When I think of great break-up albums, the one that stands out to me is Björk's Vulnicura - a highly meditative and organic excavation into the breakdown of her own marriage, spanning the full breadth of the emotional spectrum from tenderness to despair. While West End Girl certainly exudes similar range, and is arguably every bit as dextrous in expressing specific, subtly divergent micro-feelings (although with less inner confidence it seems), it is actually Björk's fourth album, Vespertine, that I can draw the most comparison with*. This is due to the shared utilisation of small-scale electronic beats and intricate mixing to create a quietly complex yet unostentatious sound, and an overarching lyrical theme of family and everyday home-life that Björk has previously labelled 'domestic'. In West End Girl, Allen is constantly referencing her kids and struggling to work out how to filter her marital situation for them, and which of her family unit is currently at or away from home - it doesn't get any more domestic than this. The household setting becomes the headspace for the dilemmas and musings at the root of her anguish, serving to further amplify her pain because of how trapped within these boundaries the lyrics are. Even in tracks like Dallas Major, where she's clearly trying to move past them, she's ultimately subdued by those oppressive walls and incapable of escaping.
*I still plan to review both Vulnicura and Vespertine at a later date. Indeed, one of my objectives in starting this blog was to finally settle my preference between Vespertine and Homogenic. Spoiler: initial rankings of Vespertine don't exactly make this conclusive.
- Sleepwalking
- Madeline
- Pussy Palace
- Dallas Major
- 4chan Stan
- Fruityloop
- Just Enough
- Ruminating
- Tennis
- Relapse
- Nonmonogamummy
- Let You W/In
- West End Girl
- Beg For Me
Average Score: 6.43
Even though I've messed around with the exact placements of these songs incessantly, I always end up with a similar balance of colour distribution and a score with only one point or so difference. This tells me that the strength of this record is in the way the tracks come together to paint the overall pastiche, and not necessarily within the individual tracks. The lack of blue corroborates this - there is no standout, and I think this is largely owing to the small-scale, domiciliary approach that Allen has taken in portraying her divorce. There is very little in the way of sensationalism within the lyrics, and the sound suits this decision. Separately, the songs only say a fragment at a time, but those individual components come together to make, to reference Björk one more time, an army of Lily, that presents a unified front and wins you over in numbers.
The album's overall sound is so chilled out that if you took the vocals away, it would sound like a lo-fi playlist presented in high fidelity.
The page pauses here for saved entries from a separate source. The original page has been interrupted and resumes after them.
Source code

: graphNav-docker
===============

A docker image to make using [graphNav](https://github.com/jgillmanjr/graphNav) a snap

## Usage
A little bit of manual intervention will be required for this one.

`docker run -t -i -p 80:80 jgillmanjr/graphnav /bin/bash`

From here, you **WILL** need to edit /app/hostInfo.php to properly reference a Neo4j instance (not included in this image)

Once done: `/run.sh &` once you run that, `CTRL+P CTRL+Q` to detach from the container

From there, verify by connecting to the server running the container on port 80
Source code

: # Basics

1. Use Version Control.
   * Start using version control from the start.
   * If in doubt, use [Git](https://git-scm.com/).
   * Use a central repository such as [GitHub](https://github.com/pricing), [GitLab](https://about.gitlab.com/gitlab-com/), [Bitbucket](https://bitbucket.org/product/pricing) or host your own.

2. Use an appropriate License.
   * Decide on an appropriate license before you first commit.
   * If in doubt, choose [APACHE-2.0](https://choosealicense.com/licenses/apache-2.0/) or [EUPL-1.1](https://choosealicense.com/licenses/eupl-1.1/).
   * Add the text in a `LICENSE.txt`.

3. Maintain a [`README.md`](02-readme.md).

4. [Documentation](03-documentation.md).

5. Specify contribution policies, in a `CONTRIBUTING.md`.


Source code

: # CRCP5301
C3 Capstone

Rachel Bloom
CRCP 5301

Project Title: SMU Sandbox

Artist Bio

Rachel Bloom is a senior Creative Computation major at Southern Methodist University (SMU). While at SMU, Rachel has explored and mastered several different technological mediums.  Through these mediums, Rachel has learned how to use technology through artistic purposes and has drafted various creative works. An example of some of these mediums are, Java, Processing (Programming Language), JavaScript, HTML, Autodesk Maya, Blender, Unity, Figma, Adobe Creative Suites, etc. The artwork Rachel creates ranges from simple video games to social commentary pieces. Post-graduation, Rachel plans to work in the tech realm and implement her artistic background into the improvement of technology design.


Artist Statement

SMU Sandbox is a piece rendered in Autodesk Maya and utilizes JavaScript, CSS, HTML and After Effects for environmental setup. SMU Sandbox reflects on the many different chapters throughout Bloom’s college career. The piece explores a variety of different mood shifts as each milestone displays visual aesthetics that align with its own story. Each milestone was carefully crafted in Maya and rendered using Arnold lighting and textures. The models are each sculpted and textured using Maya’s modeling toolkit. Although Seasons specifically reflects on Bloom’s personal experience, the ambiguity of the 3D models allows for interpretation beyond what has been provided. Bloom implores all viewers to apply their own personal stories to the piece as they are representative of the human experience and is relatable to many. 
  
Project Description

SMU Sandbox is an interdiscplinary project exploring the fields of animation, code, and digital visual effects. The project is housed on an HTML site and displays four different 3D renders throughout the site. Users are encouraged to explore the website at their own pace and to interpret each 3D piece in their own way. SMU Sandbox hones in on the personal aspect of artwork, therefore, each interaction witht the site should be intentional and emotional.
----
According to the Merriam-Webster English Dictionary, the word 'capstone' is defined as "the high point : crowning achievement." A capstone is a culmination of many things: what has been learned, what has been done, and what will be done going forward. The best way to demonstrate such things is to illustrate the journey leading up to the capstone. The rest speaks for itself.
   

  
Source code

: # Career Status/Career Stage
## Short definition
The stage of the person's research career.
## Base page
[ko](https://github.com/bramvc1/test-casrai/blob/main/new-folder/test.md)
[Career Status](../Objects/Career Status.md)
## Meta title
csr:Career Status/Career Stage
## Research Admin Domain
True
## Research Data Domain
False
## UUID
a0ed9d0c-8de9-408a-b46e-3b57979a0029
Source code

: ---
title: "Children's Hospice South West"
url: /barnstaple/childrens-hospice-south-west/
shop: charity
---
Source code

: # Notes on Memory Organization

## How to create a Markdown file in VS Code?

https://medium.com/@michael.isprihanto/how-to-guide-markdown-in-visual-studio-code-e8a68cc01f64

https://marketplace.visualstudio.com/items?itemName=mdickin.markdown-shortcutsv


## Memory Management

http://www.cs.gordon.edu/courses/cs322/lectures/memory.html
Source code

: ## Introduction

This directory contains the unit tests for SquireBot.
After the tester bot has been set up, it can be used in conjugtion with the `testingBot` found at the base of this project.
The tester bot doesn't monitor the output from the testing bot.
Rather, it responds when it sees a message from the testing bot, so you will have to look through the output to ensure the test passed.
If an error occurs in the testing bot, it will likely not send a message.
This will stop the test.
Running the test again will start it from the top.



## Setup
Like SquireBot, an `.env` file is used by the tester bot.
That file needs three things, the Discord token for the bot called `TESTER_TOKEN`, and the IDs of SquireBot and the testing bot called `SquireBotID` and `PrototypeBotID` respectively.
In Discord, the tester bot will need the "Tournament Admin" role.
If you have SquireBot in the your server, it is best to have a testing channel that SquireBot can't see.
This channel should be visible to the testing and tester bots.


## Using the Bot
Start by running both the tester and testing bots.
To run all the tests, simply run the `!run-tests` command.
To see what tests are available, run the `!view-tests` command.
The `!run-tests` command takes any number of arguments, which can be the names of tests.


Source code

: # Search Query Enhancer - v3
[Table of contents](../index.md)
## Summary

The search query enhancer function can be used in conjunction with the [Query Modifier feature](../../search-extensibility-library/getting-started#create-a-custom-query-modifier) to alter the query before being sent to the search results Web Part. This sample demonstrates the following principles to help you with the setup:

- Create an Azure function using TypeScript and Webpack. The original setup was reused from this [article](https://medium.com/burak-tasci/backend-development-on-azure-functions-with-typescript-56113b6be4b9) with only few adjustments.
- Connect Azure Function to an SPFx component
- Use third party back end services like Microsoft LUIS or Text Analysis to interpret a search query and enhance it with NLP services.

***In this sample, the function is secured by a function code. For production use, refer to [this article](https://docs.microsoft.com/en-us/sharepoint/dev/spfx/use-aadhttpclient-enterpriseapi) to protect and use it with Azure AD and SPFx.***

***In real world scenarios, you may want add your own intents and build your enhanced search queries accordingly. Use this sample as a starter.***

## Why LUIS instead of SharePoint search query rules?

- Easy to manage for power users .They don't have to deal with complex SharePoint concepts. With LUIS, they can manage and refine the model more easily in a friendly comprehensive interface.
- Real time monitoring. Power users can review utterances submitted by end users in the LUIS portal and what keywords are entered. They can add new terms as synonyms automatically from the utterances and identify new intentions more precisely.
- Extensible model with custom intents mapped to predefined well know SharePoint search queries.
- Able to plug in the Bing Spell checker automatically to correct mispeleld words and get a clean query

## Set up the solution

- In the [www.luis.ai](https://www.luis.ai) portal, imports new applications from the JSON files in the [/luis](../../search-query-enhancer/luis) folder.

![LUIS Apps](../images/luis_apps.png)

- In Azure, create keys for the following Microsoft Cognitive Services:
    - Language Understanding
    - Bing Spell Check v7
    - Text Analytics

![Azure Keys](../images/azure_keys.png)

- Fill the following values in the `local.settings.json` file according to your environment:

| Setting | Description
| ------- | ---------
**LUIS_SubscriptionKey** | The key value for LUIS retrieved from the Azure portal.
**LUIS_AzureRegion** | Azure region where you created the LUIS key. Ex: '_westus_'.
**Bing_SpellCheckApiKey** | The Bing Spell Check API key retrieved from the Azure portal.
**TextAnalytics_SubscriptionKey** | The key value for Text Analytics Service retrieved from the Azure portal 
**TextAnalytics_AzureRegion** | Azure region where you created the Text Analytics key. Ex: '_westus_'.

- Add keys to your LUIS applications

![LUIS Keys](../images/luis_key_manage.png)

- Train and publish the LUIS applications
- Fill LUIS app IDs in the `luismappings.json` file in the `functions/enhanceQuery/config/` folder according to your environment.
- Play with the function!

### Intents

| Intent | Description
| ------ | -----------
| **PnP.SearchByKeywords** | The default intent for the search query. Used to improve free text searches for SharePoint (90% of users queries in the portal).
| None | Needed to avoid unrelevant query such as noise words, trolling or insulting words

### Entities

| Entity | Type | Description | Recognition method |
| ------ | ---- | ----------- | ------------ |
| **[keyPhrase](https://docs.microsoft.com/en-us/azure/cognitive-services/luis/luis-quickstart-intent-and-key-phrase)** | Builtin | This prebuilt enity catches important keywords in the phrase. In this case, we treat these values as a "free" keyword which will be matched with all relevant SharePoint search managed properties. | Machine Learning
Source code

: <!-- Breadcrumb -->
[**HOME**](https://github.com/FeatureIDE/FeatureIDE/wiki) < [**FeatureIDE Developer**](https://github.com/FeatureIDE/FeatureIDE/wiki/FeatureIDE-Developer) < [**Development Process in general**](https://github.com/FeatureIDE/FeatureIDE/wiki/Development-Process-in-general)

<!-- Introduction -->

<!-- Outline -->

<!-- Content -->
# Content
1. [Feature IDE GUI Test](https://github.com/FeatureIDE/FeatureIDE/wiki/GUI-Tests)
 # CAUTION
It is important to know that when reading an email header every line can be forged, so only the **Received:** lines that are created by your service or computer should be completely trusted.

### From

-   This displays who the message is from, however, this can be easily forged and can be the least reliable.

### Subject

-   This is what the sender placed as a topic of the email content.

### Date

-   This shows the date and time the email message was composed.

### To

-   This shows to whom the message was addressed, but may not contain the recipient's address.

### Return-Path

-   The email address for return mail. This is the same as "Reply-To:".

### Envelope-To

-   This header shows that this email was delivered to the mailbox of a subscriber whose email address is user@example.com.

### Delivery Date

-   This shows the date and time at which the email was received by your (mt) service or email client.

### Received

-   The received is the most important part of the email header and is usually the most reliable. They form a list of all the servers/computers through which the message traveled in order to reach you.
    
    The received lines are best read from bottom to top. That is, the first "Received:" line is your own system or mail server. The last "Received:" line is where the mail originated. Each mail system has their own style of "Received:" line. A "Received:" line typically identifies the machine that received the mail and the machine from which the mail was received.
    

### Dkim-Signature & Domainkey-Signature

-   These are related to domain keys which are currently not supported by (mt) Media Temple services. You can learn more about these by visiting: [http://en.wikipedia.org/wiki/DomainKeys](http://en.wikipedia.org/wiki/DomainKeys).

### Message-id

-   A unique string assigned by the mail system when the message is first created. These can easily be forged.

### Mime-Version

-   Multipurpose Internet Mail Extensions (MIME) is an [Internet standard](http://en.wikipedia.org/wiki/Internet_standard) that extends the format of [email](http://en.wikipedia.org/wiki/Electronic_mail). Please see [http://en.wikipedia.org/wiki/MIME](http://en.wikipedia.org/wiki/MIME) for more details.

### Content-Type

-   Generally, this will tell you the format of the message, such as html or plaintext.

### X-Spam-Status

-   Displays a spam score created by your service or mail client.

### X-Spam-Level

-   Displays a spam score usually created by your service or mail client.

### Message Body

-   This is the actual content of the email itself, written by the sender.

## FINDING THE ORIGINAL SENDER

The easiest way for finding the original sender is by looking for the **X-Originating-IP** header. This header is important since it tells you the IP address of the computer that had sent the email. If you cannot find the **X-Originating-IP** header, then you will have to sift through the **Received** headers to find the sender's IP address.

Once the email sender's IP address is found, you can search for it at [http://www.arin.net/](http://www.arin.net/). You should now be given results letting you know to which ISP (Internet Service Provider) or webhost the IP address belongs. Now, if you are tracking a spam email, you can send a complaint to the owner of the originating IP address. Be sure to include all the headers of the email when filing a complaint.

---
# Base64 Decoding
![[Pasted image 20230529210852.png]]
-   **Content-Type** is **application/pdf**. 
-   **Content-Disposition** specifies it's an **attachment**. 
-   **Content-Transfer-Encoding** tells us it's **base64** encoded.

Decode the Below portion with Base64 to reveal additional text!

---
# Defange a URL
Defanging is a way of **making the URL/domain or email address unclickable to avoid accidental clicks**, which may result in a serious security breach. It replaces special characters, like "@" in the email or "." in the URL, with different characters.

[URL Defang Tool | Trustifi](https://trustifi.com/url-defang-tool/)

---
When you listen with headphones, the soundscape is cocooning and comforting, with ambient beats, swelling, woozy-sounding synthesiser fills and the softest of pizzicato strings building up a safe environment for Allen's vulnerable storytelling. Pussy Palace and Relapse epitomise this vibe, the latter reminding me of some of the softer moments I gave a somewhat harsher critique to in Sheezus but, here, succeeding due to the immersive nature of the record. Occasionally, a more acoustic approach is taken; Just Enough is especially delicate thanks to this, while the chord sequence and fingertipped guitar in Let You W/In evoke the theme from Brokeback Mountain, the connection inherently carrying with it a similar degree of emotional weight and an air of reluctant resolve.
After much debate, I settled on placing the title track and Beg For Me at the bottom. Though the song West End Girl contains the crucial, tangibly awkward and damning 'phone call' where the realisation sets in for both Allen and the listener, the song until that point is admittedly a bit plain and one-dimensional. Beg For Me is one of the severer sounding tracks, the pizzicato coming across much more hostile alongside the frosty sampling of Lumidee's Never Leave You - this track would certainly be a missing puzzle piece if it were absent, but its less exploratory and anecdotal format gives it more of a cookie-cutter materialisation compared to the rest of the album. The most difficult song to score was Ruminating which could be placed first just as easily as last, depending on what aspect of the song most compels me at the time. As it goes, I've averaged it out at dead centre, weighing its whirlwind stream-of-consciousness highs again at its generic, bludgeoned-over-the-head-with-autotune lows. It is an aural assault, but in the best way possible, considering that it possesses pretty much every trait I despise in modern pop music.